The Nutrition Twins state that cilantro is a good source of antioxidants. These antioxidants help to slow the aging process. This includes slowing the visible signs of aging by mopping up free radicals that cause cell damage.
"Research shows that cilantro may even help to protect the skin from the sun's harmful rays and protect against photoaging," says The Nutrition Twins. "Of course, this would require regular cilantro intake to consistently get enough antioxidants to make a difference."
It may help to fight off diabetes.
In research published in the British Journal of Nutrition, cilantro has been shown to stimulate an enzyme that removes sugar from the blood and appears to have an insulin-like activity.
"Cilantro works so well to lower blood sugar that people who are on blood sugar-lowering medication and people with low blood sugar are warned about cilantro having the same effects," says The Nutrition Twins.
It may help to reduce anxiety.
Along with tea and meditation, there's a new method in town to reduce anxiety.
It seems that cilantro may be a powerful source when in need of a calming effect by helping to reduce anxiety symptoms. This includes heart palpitations, sweating, irritability, chest pain, rapid breathing, and muscle tightening.

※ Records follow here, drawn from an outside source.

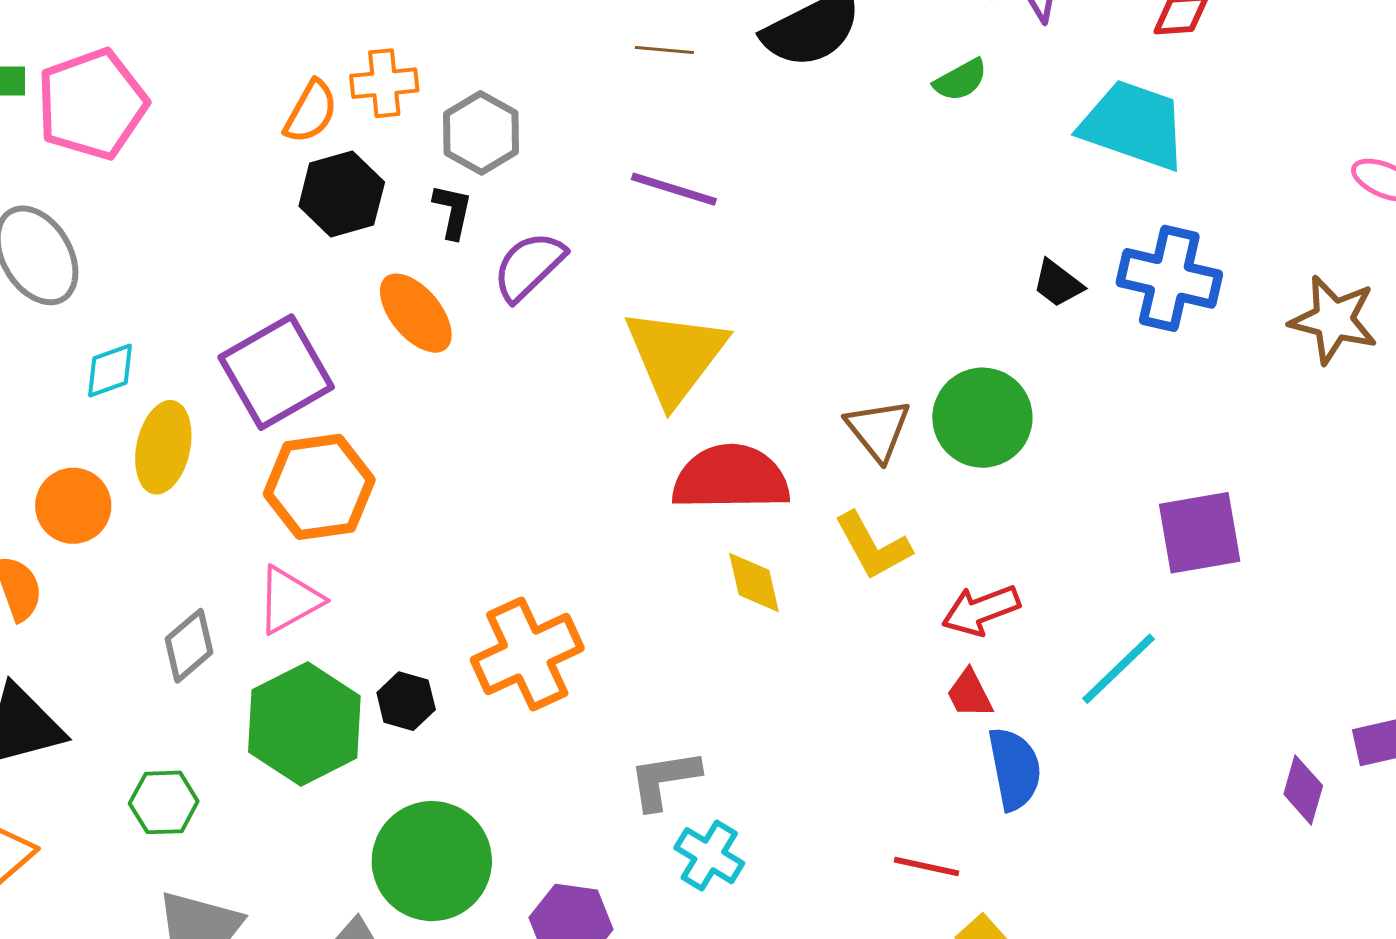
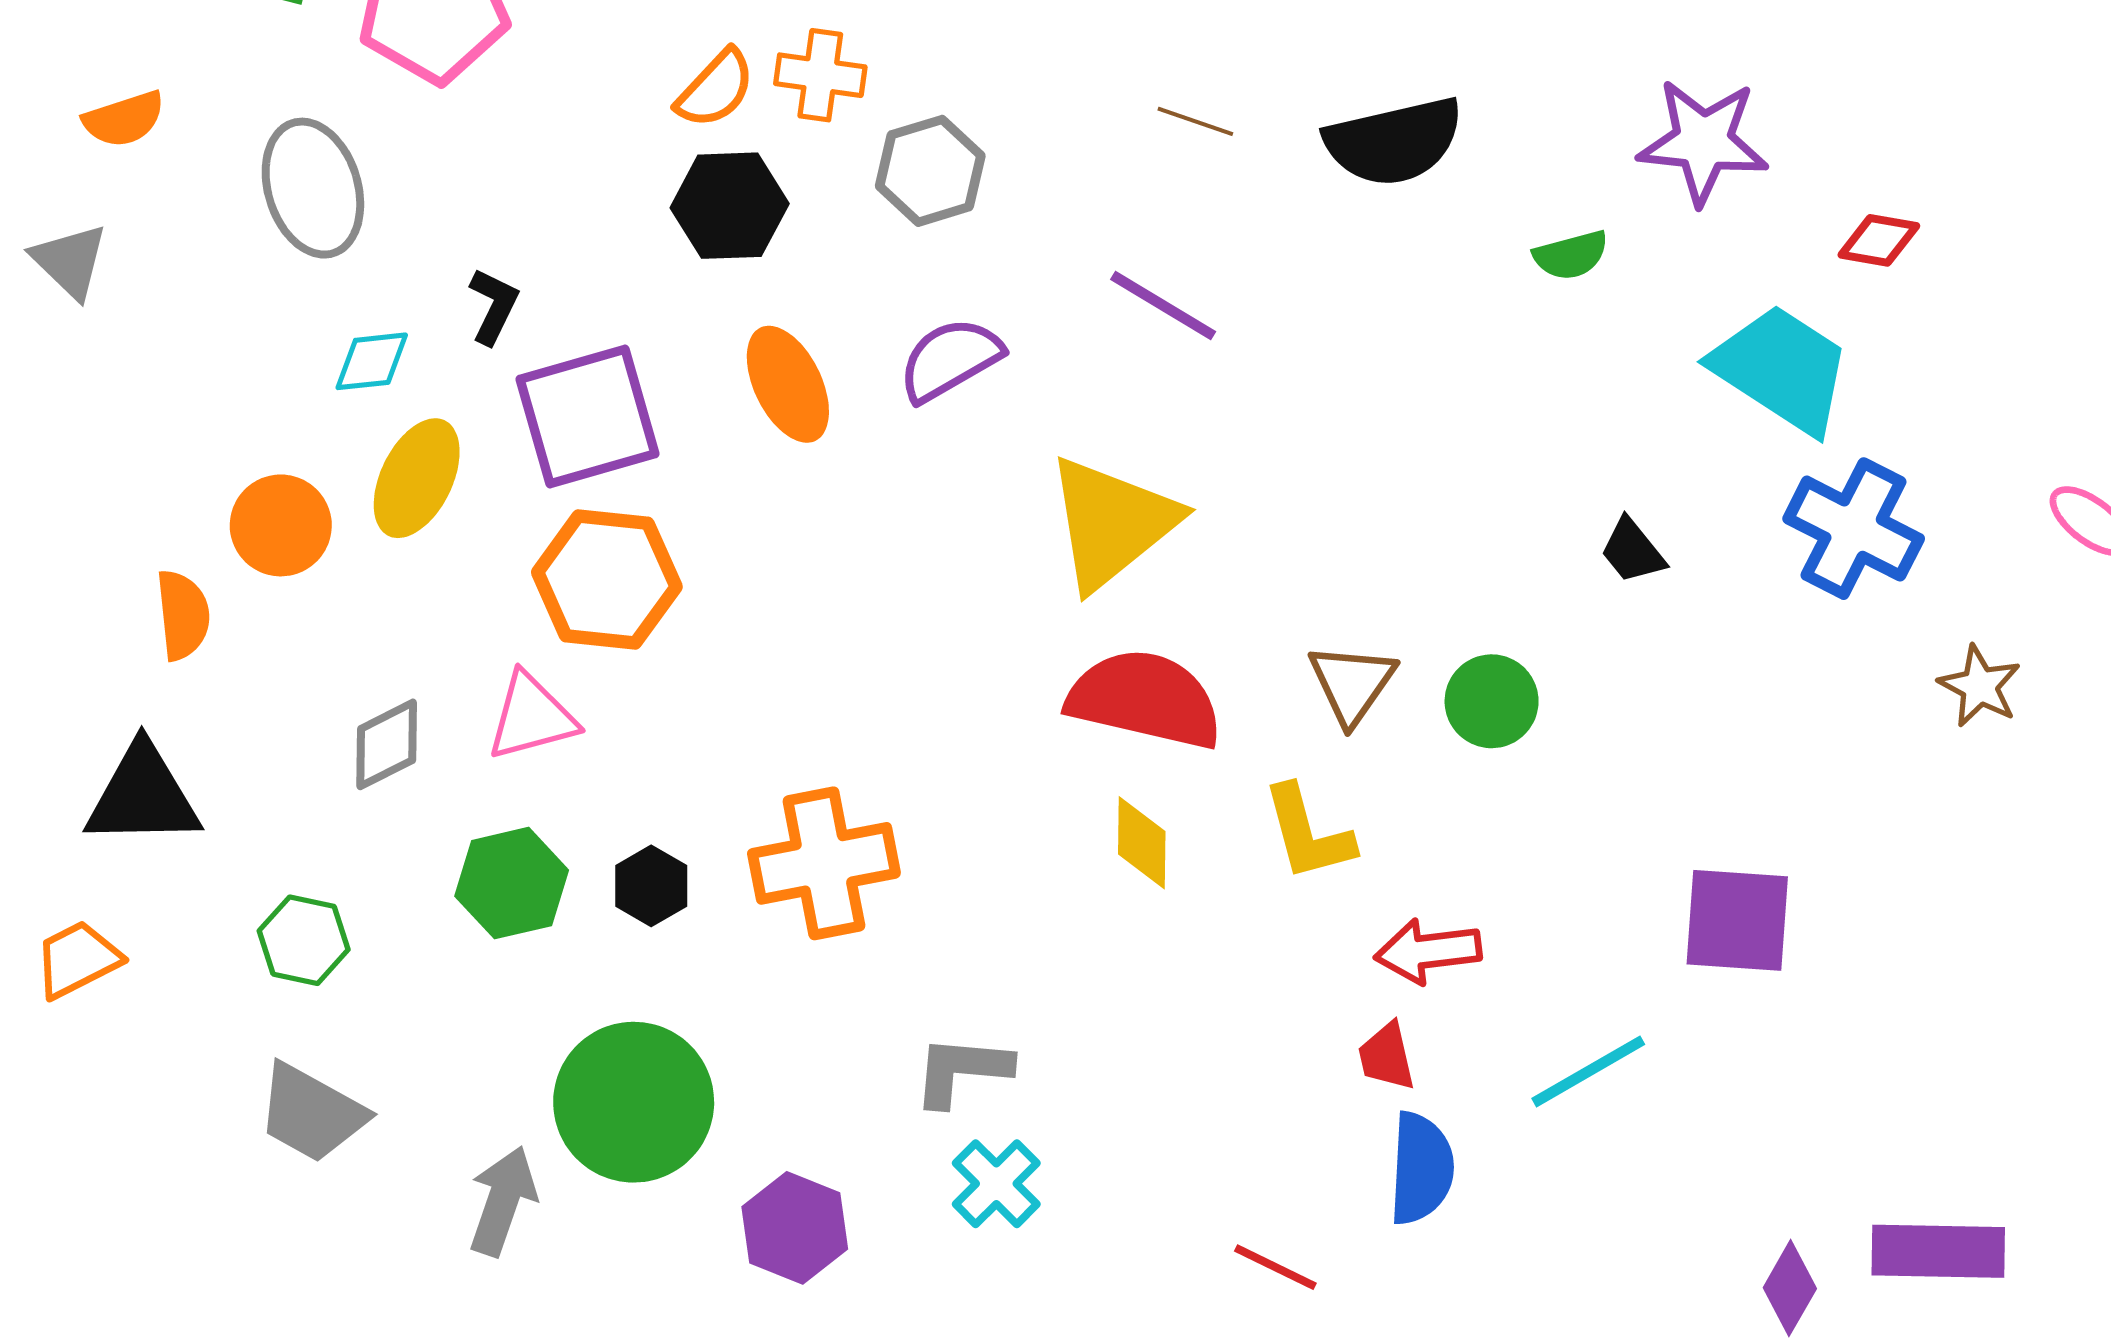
black L-shape: (453, 211) -> (494, 306), moved
blue cross: (1169, 278) -> (1854, 529), moved
brown star: (1334, 320) -> (1980, 686), size x0.7
green circle: (982, 418) -> (1492, 701), size x0.7
green hexagon: (304, 724) -> (512, 883), size x0.7

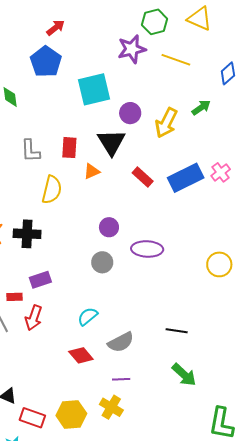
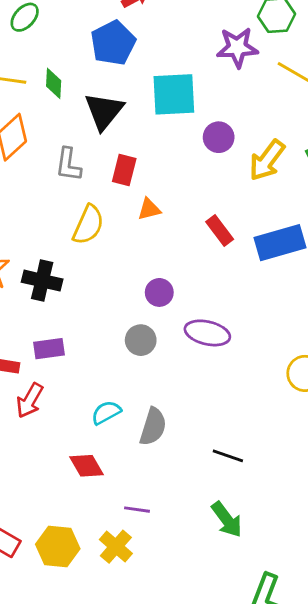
black triangle: (111, 142) -> (104, 111), moved
gray semicircle: (121, 342) -> (153, 427), moved, turned -56

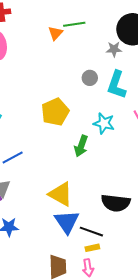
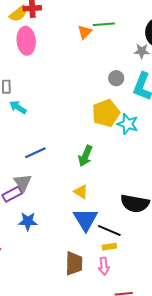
yellow pentagon: (55, 112) -> (106, 113), moved
green arrow: (81, 146) -> (85, 156), moved
yellow triangle: (61, 194) -> (81, 192), size x0.6

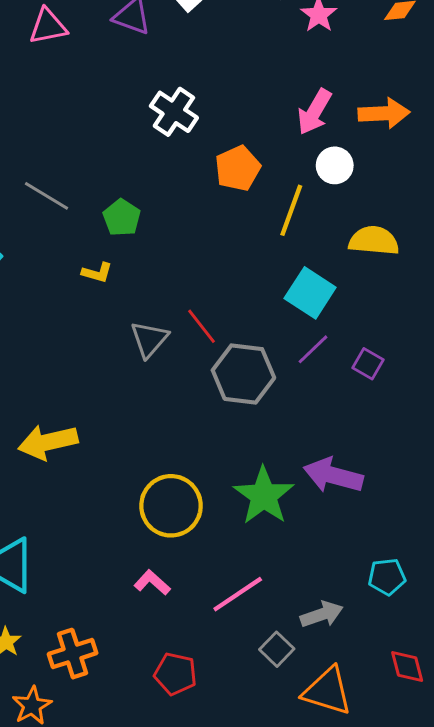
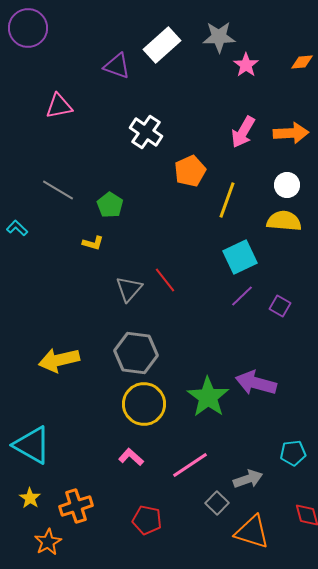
pink triangle: (48, 26) -> (59, 106), moved
white circle: (335, 165) -> (287, 185), moved
cyan square: (310, 293) -> (240, 257), turned 32
gray hexagon: (243, 374) -> (136, 353), moved

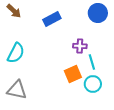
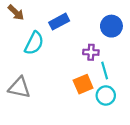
blue circle: (98, 13) -> (111, 26), moved
cyan semicircle: (16, 53) -> (34, 43), moved
gray triangle: (17, 90) -> (19, 88), moved

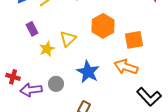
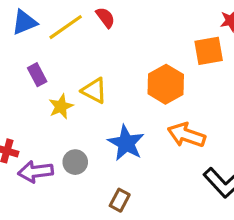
orange hexagon: (103, 26) -> (166, 84), moved
yellow triangle: (68, 39) -> (94, 91), turned -48
orange square: (134, 40) -> (209, 51), moved

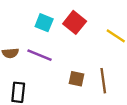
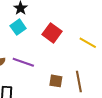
cyan square: (44, 23) -> (18, 27), moved, turned 35

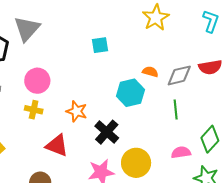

"Research shows that cilantro increased levels of the body's feel-good/anti-anxiety chemicals, dopamine and noradrenaline, in all brain regions, while the prescription anti-anxiety drug Diazepam increased the same brain chemicals only in the hippocampus," says The Nutrition Twins.
It may protect against cancer.
As stated in findings posted in the Journal of Food Sciences, cooking with cilantro seeds, also known as coriander seeds, has been shown to lower levels of heterocyclic amines (HCAs) in fried beef patties. "HCAs are formed when meats are cooked at high temperatures," says The Nutrition Twins.